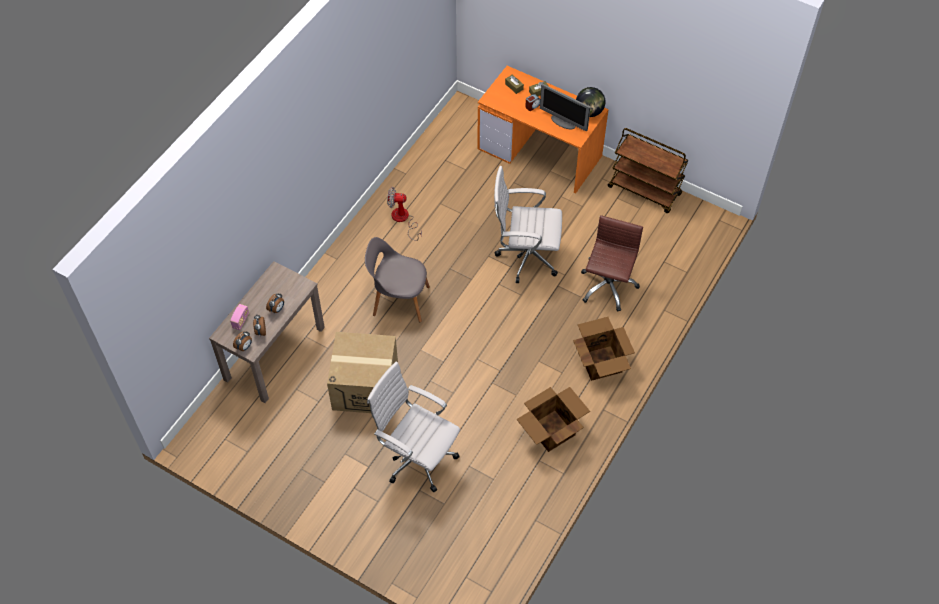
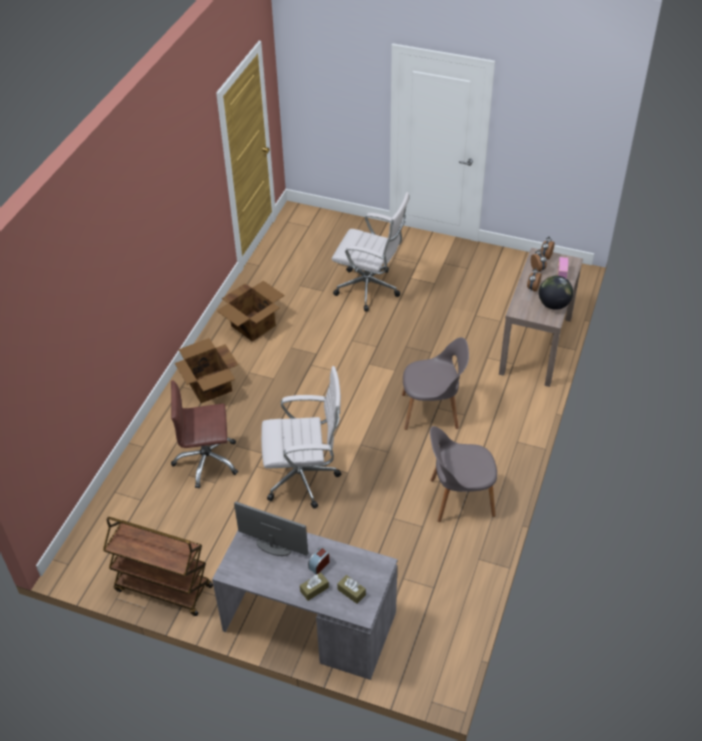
camera: 170 degrees right, 10 degrees down
(365, 386) = (436, 332): cardboard box -> none
(403, 220) = (459, 498): fan -> grey chair
(540, 152) = (308, 622): orange desk -> grey desk
(589, 112) = (239, 569): globe -> globe (553, 305)
(607, 286) = (207, 461): brown office chair -> brown office chair turned 75 degrees clockwise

* * *

→ TASK TO COMPLETE: Show each line of the material holding "chair".

→ EXERCISE OUTPUT:
(403, 220) = (459, 498): fan -> grey chair
(607, 286) = (207, 461): brown office chair -> brown office chair turned 75 degrees clockwise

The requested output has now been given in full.